La presenza del Papa emerito ha influito sul papato di Francesco?

"No. In questi nove anni Benedetto XVI ha tenuto un profilo di enorme discrezione e signorilità, pur avendo una personalità teologica e spirituale di altissimo livello. Da parte sua, Papa Francesco non è certo facilmente influenzabile: ha carattere da condottiero, sicuro della sua vita. Penso tuttavia che Papa Ratzinger avrebbe dovuto andare fino in fondo con le sue dimissioni".

Ovvero?

"Non vestirsi più di bianco e non chiamarsi più Papa, per non creare confusione e disorientamento. Il papato non è uno status, ma un ministero, un servizio che si assume: quando si lascia questo ‘munus’, questo ‘ufficio’, si devono abbandonare anche i segni che lo denotano. Certamente Papa Ratzinger sarebbe rimasto sempre vescovo, poteva essere insignito di una diocesi, ma la definizione di Papa emerito non mi ha mai convinto. E, come sappiamo, si è prestata anche a strumentalizzazioni da parte di frange estremiste o tradizionaliste".

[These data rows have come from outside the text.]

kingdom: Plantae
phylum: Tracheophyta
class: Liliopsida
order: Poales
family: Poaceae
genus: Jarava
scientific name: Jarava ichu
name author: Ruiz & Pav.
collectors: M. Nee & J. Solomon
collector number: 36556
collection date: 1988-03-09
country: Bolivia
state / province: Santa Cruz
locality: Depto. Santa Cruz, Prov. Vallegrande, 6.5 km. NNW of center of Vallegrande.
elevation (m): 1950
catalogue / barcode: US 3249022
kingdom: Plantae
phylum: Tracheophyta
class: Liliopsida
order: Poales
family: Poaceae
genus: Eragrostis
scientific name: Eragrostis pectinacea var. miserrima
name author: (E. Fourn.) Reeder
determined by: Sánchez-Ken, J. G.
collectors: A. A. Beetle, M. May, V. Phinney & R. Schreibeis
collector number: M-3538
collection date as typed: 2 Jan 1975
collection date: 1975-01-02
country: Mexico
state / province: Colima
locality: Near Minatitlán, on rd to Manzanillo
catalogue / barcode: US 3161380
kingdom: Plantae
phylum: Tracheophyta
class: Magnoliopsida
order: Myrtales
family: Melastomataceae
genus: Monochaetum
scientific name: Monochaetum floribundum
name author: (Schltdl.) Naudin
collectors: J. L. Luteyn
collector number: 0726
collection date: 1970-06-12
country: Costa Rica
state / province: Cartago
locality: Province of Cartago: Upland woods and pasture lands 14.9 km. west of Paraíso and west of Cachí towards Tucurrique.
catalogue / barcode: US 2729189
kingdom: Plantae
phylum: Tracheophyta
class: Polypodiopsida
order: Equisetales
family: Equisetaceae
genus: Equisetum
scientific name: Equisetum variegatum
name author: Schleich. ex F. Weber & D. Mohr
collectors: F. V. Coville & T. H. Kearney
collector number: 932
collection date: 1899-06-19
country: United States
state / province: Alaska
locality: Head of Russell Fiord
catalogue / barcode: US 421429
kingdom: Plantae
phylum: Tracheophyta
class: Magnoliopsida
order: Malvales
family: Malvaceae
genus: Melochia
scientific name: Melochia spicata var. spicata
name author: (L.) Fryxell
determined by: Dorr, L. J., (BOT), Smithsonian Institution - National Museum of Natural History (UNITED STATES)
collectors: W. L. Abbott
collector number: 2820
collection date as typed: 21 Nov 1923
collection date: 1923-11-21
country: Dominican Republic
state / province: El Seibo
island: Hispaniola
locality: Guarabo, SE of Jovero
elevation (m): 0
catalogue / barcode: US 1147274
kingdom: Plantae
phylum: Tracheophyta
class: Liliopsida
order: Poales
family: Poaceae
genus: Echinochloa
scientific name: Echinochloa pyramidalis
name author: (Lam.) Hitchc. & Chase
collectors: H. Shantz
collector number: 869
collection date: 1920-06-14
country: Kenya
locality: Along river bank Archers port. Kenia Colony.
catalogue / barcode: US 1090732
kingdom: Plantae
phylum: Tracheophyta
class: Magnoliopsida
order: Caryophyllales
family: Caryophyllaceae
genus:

Qual è la cifra dei due papati?

"Papa Benedetto non ha mai cessato di essere un teologo: la sua forma mentis è stata sempre storica sistematica. Le sue splendide catechesi erano sempre rivolte al passato e, sia chiaro, non è un giudizio negativo: nella Chiesa cattolica lo sguardo verso la tradizione è costitutivo. Questo ha portato a sentire il pontificato di Benedetto come conservatore. Papa Bergoglio, al contrario, è caratterizzato dal guardare avanti, al presente: è stato il primo Papa a dedicare un’enciclica all’ecologia, si occupa di questioni sociali, la guerra, i poveri, le sofferenze. Il suo è un papato sociale e profetico, quello di Benedetto è stato teologico e mistico".

Ma su tante riforme, Papa Francesco ha incontrato resistenze...

"Anche Giovanni XXIII dovette fronteggiare resistenze quando decise di indire il Concilio. E accadde pure a Paolo VI nel post Concilio. Tutto questo fa parte dell’arte del governo. Certo, il governo della Chiesa, che è chiamata all’unità, è ancora più impegnativo: l’arte di un Pontefice è di creare il maggior consenso sulle sue riforme. Il Papa è come un direttore d’orchestra o il capo di un esercito: non può avere contrari il suo stato maggiore o i principali collaboratori".

E ancora evidentemente ci sono difficoltà?

"Certe resistenze che hanno accompagnato Papa Benedetto sono ancora presenti per Papa Francesco. Ed è un dato di fatto che la situazione della Chiesa è ancora profondamente divisa".